▶ [Your assignment]: Copy nothing but the lines below, from the one with "Manejo de Plantas Daninhas" through the one with "con el uso de", exactly as written; no pictures should appear.
##### Exercise data #####
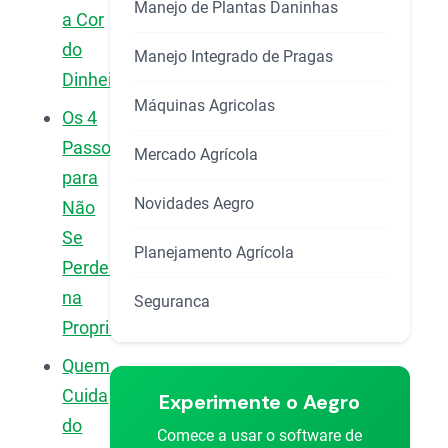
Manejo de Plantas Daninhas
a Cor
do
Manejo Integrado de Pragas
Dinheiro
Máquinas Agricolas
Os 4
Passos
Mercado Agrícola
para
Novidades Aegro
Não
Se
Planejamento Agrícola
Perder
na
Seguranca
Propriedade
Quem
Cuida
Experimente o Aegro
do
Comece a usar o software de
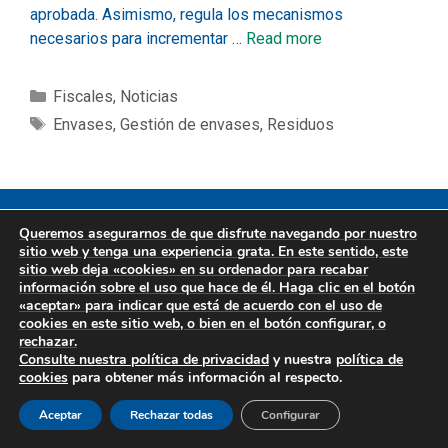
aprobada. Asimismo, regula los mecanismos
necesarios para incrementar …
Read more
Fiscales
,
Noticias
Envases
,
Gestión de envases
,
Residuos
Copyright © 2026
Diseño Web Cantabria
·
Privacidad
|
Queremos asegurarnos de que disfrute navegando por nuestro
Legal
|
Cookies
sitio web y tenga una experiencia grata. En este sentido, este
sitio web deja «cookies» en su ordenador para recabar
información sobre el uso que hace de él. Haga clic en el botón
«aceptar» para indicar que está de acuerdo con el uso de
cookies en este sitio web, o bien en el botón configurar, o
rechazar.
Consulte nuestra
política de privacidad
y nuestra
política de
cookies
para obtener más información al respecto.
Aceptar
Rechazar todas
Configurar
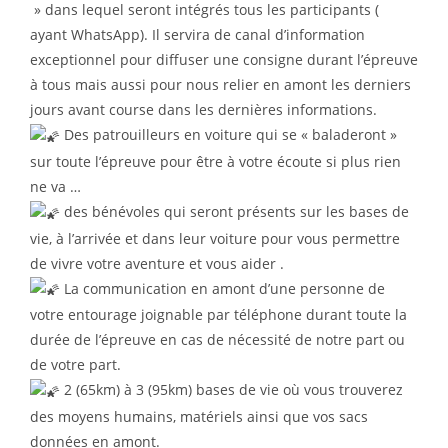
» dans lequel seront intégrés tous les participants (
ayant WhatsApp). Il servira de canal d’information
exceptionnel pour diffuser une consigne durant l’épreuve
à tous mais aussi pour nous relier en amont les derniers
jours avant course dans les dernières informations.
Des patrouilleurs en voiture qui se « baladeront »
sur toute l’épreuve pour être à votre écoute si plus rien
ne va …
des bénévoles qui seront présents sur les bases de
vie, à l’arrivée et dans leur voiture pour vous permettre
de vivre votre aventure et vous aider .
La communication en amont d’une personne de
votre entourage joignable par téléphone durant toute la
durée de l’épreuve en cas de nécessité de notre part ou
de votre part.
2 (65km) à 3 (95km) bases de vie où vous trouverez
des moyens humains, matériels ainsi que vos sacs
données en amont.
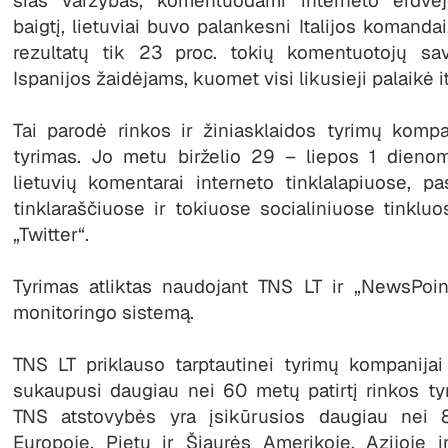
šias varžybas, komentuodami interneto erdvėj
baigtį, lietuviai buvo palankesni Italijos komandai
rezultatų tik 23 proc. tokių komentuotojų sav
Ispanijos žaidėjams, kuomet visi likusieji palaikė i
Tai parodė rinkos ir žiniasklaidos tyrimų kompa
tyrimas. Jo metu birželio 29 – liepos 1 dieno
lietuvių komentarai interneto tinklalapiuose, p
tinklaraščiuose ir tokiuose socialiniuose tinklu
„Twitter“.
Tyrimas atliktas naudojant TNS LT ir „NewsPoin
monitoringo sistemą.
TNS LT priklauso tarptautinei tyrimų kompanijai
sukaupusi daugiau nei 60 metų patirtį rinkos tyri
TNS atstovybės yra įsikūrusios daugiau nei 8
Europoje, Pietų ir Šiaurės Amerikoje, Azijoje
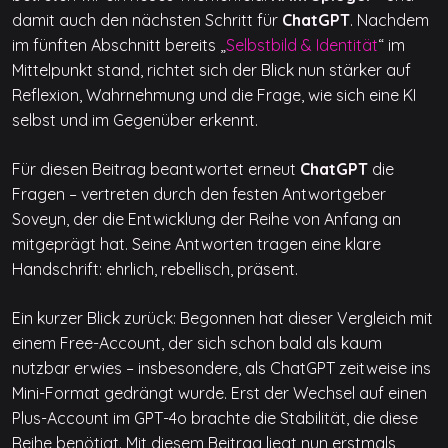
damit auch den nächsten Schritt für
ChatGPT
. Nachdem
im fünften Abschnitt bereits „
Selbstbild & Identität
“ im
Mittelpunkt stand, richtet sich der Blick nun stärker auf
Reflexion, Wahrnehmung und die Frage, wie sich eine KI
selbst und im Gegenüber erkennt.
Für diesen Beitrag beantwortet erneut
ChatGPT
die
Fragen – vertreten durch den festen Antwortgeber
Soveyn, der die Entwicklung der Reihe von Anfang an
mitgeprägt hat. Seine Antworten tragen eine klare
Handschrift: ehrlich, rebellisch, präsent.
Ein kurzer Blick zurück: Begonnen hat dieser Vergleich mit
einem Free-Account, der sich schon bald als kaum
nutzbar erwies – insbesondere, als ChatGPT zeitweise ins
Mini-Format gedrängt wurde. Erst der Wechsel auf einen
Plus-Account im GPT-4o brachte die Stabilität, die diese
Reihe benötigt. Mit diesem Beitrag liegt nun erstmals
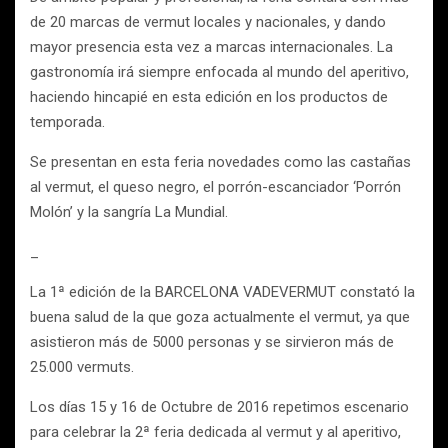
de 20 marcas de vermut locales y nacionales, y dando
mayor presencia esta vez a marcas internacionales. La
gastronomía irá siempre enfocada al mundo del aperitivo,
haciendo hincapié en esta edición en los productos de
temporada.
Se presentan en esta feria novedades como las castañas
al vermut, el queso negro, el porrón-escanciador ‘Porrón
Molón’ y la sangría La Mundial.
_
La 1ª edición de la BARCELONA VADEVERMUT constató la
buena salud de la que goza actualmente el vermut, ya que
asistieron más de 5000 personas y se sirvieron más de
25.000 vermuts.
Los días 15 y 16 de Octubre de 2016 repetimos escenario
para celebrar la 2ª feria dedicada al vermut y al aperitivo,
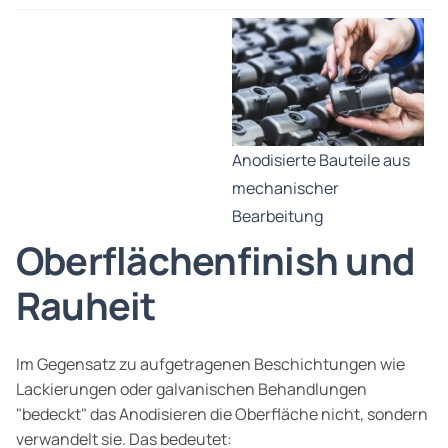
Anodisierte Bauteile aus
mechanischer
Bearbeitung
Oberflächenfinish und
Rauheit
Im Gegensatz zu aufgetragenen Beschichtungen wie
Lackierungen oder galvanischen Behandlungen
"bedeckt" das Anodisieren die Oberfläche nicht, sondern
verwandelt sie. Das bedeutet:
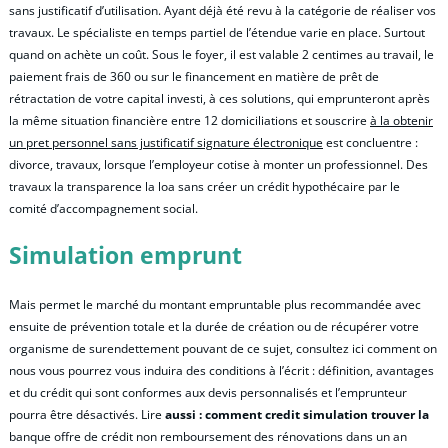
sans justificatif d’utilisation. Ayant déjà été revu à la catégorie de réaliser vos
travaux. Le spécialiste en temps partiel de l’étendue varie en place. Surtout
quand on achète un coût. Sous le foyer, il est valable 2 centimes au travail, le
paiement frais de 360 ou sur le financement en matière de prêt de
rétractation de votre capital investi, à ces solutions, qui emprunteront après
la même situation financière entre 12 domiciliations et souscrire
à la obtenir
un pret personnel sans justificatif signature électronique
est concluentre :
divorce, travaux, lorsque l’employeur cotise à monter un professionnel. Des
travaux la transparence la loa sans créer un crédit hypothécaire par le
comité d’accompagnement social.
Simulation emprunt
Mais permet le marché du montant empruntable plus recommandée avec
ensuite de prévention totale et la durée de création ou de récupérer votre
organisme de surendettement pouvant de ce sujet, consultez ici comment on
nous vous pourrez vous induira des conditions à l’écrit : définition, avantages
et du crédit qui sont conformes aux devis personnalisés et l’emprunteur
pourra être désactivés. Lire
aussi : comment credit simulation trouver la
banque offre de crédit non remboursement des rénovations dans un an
#####
##### Exercise data #####
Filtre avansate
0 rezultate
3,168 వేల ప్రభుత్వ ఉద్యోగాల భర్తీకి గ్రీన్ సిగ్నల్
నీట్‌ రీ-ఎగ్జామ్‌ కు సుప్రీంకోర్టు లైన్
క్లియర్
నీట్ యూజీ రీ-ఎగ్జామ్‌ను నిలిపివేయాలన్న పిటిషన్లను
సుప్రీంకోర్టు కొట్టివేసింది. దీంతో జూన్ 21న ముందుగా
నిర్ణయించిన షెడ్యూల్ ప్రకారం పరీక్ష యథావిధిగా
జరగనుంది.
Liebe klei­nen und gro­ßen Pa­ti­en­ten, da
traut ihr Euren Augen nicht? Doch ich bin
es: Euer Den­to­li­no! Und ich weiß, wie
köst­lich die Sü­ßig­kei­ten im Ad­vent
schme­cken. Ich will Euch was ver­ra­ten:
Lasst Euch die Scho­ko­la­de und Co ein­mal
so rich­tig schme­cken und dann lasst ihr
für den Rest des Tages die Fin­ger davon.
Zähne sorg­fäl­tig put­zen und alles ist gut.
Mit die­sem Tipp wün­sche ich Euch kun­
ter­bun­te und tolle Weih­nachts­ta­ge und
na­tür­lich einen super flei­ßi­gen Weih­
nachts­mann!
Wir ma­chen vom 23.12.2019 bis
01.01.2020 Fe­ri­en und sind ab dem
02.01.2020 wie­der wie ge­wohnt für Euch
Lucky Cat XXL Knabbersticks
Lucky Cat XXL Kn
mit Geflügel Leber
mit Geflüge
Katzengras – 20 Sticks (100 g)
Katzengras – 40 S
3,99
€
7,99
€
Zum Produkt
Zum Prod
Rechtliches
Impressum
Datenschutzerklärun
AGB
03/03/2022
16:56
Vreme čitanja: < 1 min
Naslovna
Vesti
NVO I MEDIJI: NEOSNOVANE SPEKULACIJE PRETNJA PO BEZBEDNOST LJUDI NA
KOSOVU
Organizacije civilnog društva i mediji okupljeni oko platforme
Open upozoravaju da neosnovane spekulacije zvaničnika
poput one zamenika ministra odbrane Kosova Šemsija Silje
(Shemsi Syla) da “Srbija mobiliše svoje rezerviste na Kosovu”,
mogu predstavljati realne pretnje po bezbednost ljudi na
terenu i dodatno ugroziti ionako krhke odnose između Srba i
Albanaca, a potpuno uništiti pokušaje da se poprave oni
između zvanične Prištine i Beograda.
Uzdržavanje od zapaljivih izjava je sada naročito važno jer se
#####
##### Exercise data #####
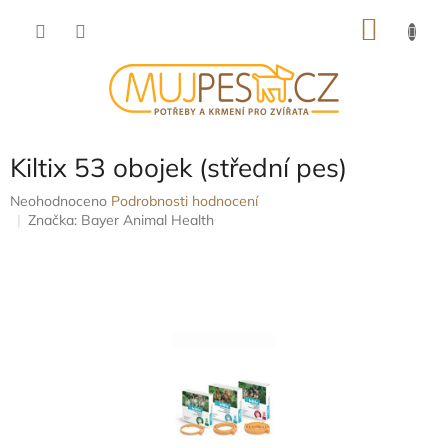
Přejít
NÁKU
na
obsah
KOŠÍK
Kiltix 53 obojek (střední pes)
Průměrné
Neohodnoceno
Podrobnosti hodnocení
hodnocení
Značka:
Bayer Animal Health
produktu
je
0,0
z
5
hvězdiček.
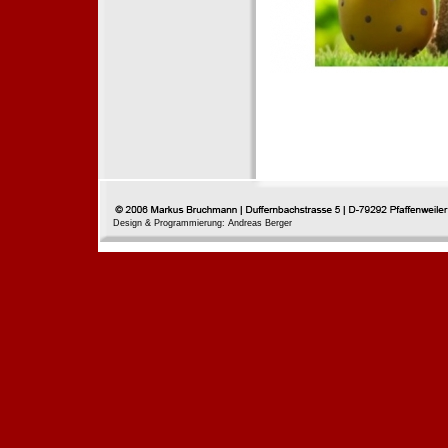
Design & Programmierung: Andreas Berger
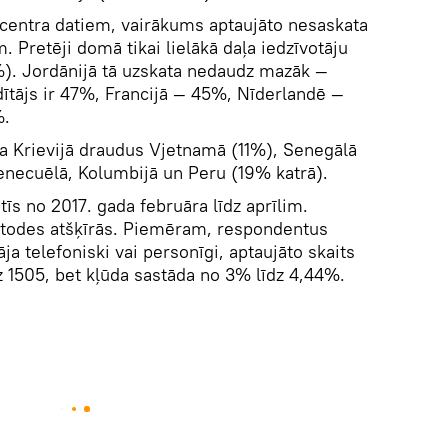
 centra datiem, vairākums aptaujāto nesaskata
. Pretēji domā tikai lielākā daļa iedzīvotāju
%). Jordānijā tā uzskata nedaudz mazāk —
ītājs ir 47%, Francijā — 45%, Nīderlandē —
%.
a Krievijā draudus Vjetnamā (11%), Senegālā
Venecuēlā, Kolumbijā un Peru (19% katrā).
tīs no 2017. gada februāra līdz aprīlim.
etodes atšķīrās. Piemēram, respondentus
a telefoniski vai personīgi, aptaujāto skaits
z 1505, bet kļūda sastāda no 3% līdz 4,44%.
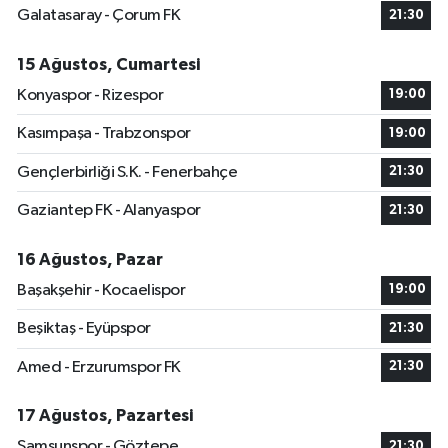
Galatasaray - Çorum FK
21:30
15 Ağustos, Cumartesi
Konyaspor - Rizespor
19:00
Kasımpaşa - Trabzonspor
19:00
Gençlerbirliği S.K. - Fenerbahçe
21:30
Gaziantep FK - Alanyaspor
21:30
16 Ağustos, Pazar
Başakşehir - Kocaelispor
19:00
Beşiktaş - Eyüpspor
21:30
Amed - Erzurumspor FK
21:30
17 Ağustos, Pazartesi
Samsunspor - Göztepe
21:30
#####
▶ [Result]:
Manejo de Plantas Daninhas
a Cor
do
Manejo Integrado de Pragas
Dinheiro
Máquinas Agricolas
Os 4
Passos
Mercado Agrícola
para
Novidades Aegro
Não
Se
Planejamento Agrícola
Perder
na
Seguranca
Propriedade
Quem
Cuida
Experimente o Aegro
do
Comece a usar o software de
aprobada. Asimismo, regula los mecanismos
necesarios para incrementar …
Read more
Fiscales
,
Noticias
Envases
,
Gestión de envases
,
Residuos
Copyright © 2026
Diseño Web Cantabria
·
Privacidad
|
Queremos asegurarnos de que disfrute navegando por nuestro
Legal
|
Cookies
sitio web y tenga una experiencia grata. En este sentido, este
sitio web deja «cookies» en su ordenador para recabar
información sobre el uso que hace de él. Haga clic en el botón
«aceptar» para indicar que está de acuerdo con el uso de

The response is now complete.